Again, if such cycle was before:
{% for item in items %}
{{item.name}}
{% endfor %}
then {{ items.count }}
doesn’t hit the DB.
Approaches to exclude redundant database calls.
-
If we know, that we’ll need to access all elements from query set, it is ok to use
len
.Python code:
len(items) # DB len(items) # cache for item in items: # cache # ...

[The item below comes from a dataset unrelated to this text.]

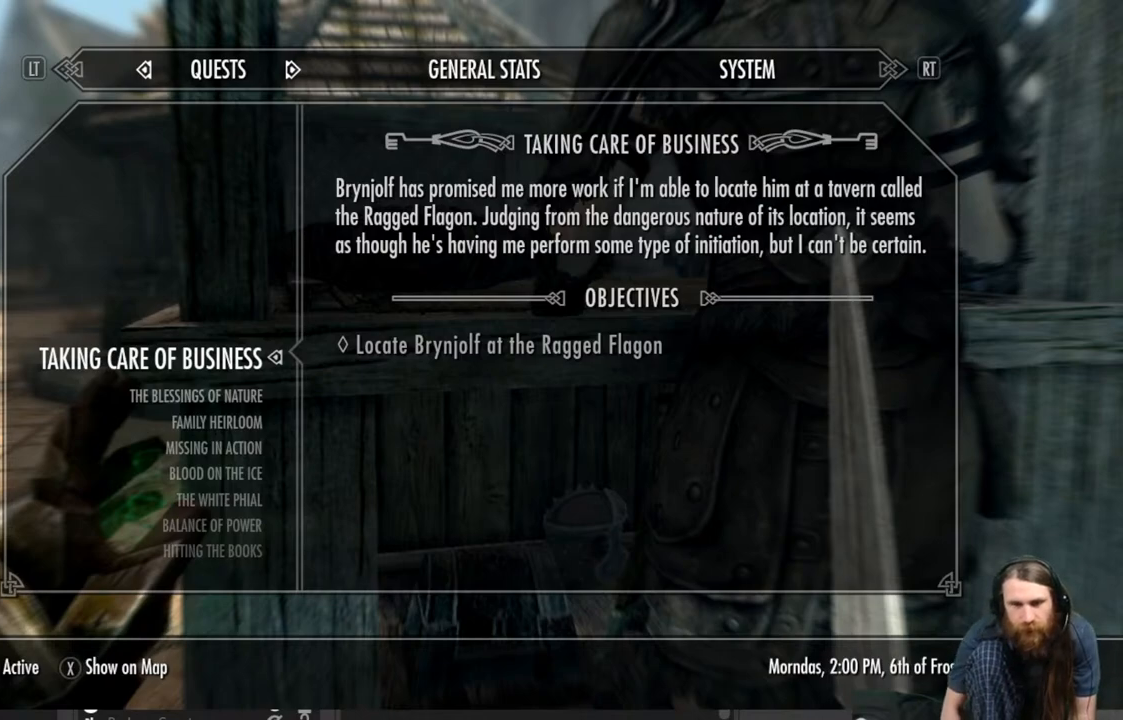
{"buttons": [], "left_stick": "center", "right_stick": "center", "events": [[150, "L2", "up"]]}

and reversed, that is also acceptable:
for item in items: # DB # ... len(items) # cache len(items) # cache
Django template:
{{ items|length }} # DB {{ items|length }} # cache {% if items|length %} # cache {% for item in items %} # cache
and reversed:
{% for item in items %} # DB {{ items|length }} # cache {{ items|length }} # cache {% if items|length %} # cache
-
If it is needed to know only count of elements, or source queryset for count is different to queryset, that will be used to access elements, then we shall use count(). But it is better, if it will be called only once.
If count is needed more than one time, then instead of this:
{{ items.count }} {{ items.count }}
we can create additional variable in template context (in view, that renders this template):
# views.py context['items_count'] = items.count() # template {{ items_count }} {{ items_count }}
or we can use
{% with items.count as items_count %}
and not declare any additional variable in context:# template {% with items.count as items_count %} {{ items_count }} {{ items_count }} {% endwith %}
Of course, everywere in this post word “cache” means queryset internal cache, and not caching.